On October 20, 1902, the Second Philippine Commission began accepting bids to operate Manila's electric tramway, and by extension, providing electricity to the city and its suburbs. Detroit entrepreneur Charles M. Swift won the bidding by default as he was the sole bidder and on March 24, 1903, was granted the original basic franchise of Meralco.

In 1904, Meralco acquired both the Compañía de los Tranvías de Filipinas, a firm that operated public transportation and ran Manila's horse-drawn street railways, and added La Electricista. Construction on the electric tramway began that same year. In addition to acquiring La Electricista's Calle San Sebastian power plant, Meralco built its own steam generating plant on Isla Provisora which powered the streetcar system and eventually also the electric service. By 1906, Meralco's yearly power output capacity was around eight million kWh.

Public Transportation

Meralco built up a strong public transportation business in the decades leading up to World War II, building a 170-strong fleet of streetcars into the 1920s, before switching over to buses later in that decade.

Power Generation and Distribution

By 1915, electricity generation and distribution became the main Meralco's main income generator, overtaking its public transportation operations in terms of revenue. In 1919, it changed its official name to Manila Electric Company. By 1920, the company's power capacity had grown to 45 million kWh.

In 1925, MERALCO, was acquired by the utility holding company Associated Gas and Electric or AEGCO (reorganized as General Public Utilities Corporation or GPU in 1946), which had begun a massive expansion throughout the United States and Canada. With AGECO's financial backing, MERALCO began acquiring a number of existing utility companies in the Philippines, enabling the company to expand beyond its Manila city center base.

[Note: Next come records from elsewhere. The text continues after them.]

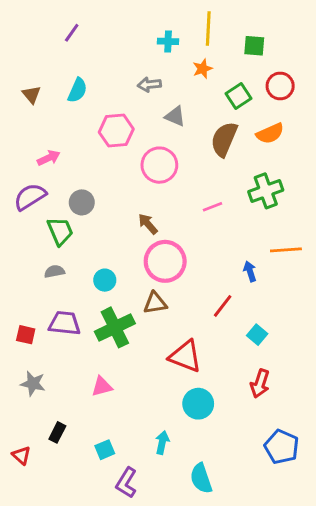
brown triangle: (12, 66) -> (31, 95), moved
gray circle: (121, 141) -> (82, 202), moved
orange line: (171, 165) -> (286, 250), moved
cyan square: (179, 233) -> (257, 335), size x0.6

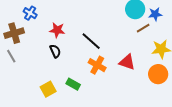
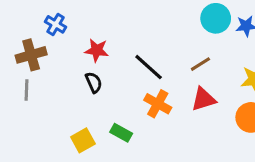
brown line: (143, 28) -> (200, 64), moved
gray line: (11, 56) -> (27, 90), turned 32
red triangle: (127, 62) -> (203, 99), turned -36

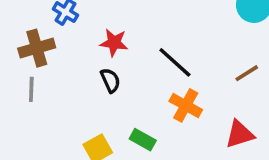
brown line: (200, 64) -> (247, 73), moved
red triangle: (203, 99) -> (240, 134), moved

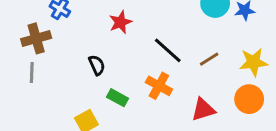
red star: (114, 43) -> (120, 22), moved, turned -30
black line: (175, 62) -> (168, 50), moved
green rectangle: (143, 140) -> (117, 98), moved

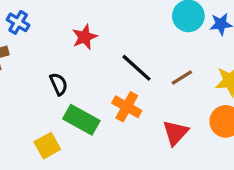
green rectangle: (117, 98) -> (81, 120), size x1.5
red triangle: (203, 109) -> (175, 133), turned -30

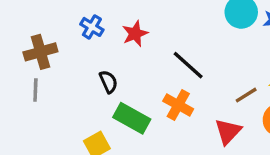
blue cross: (18, 22) -> (92, 27), moved
brown line: (182, 78) -> (246, 95), moved

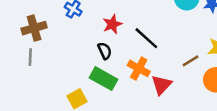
red star: (135, 34) -> (112, 24), moved
black semicircle: (108, 82) -> (105, 51), moved
red triangle: (228, 132) -> (161, 85), moved

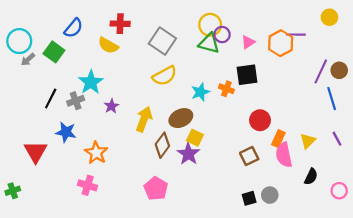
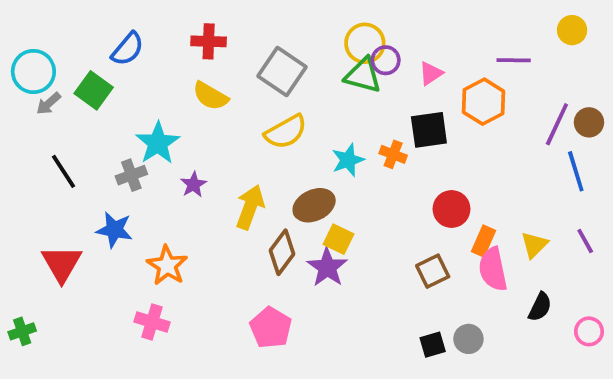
orange hexagon: (281, 43) -> (484, 102), moved
yellow semicircle: (108, 45) -> (210, 96), moved
black line: (51, 99) -> (64, 171), moved, turned -60

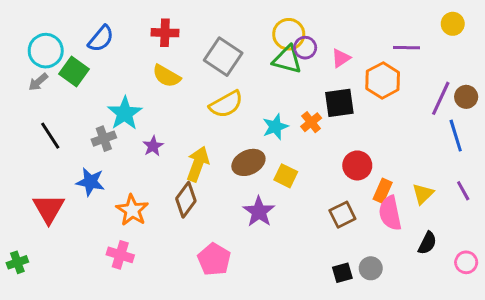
cyan circle: (33, 72) -> (46, 51), moved
orange cross: (393, 154) -> (311, 122), turned 30
yellow square: (339, 239) -> (286, 176), moved
brown diamond: (282, 252) -> (186, 200), moved

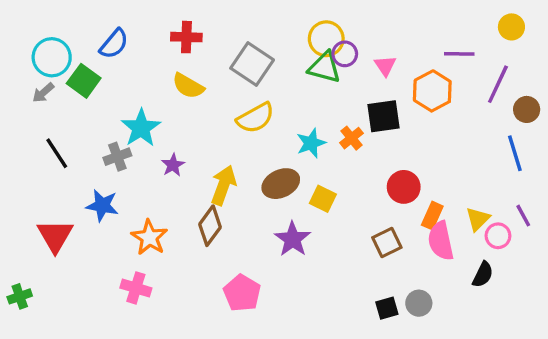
pink triangle: (341, 58) -> (385, 66), turned -30
purple line: (441, 98) -> (498, 84), moved
pink circle: (466, 262) -> (498, 236), moved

By 1930 MERALCO completed construction of the Philippine's first hydroelectric power plant, the 960-kilowatt Botocan Hydro Station. At the time, this plant was one of the largest engineering projects in Asia and constituted the largest single private capital investment in the Philippines. The additional capacity allowed the company to begin hooking up customers throughout the Metro Manila area.

Retail Enterprises

To drive demand for more power, Meralco also opened a retail store in order to sell electric home appliances.

World War II

During Greater East-Asia War, the Japanese Occupation Forces forcibly transferred all of Meralco's assets and holdings to the Japanese controlled Taiwan Power Company. By the end of the war, most of the former Meralco operations had been destroyed.

Post War Reconstruction (Nationalist Era)

After WWII, MERALCO's autobus franchise was sold to Halili Transport. In 1962, Don Eugenio López, Sr. acquired MERALCO and it finally became Filipino-owned. In buying Meralco, Don Eugenio demonstrated his belief that Filipinos could manage businesses even better than Americans. During 1962-72, he increased MERALCO's power generating capacity five times.

Martial Law Period

In 1972 President Ferdinand Marcos both instituted martial law in the Philippines and issued Presidential Decree No. 40 which forcibly nationalized the country's electric generation and transmission.

The son and grandson of Don Eugenio Lopez, Meralco owner at the time, were kidnapped by the government to force Don Eugenio to hand over his business empire. The regime arrested his son Eugenio Lopez, Jr. (better known as Geny) on trumped-up charges of conspiring to assassinate the president. With his son held hostage, Don Eugenio was forced to give up his holdings in a group of companies worth several hundred million dollars, but Geny was not released from prison.

By decree, the ownership of the company stripped away from the Lopez family and placed under a shell company called the Meralco Foundation, Inc., controlled by crony under the newly-created, government controlled Napocor.

By 1978 all of the Philippines' major power plants, including most notably those previously owned by MERALCO, were owned and operated by NAPOCOR. Control of the Meralco corporation itself was seized by the Marcos Dictatorship, but was returned to its prior owners after the EDSA Revolution.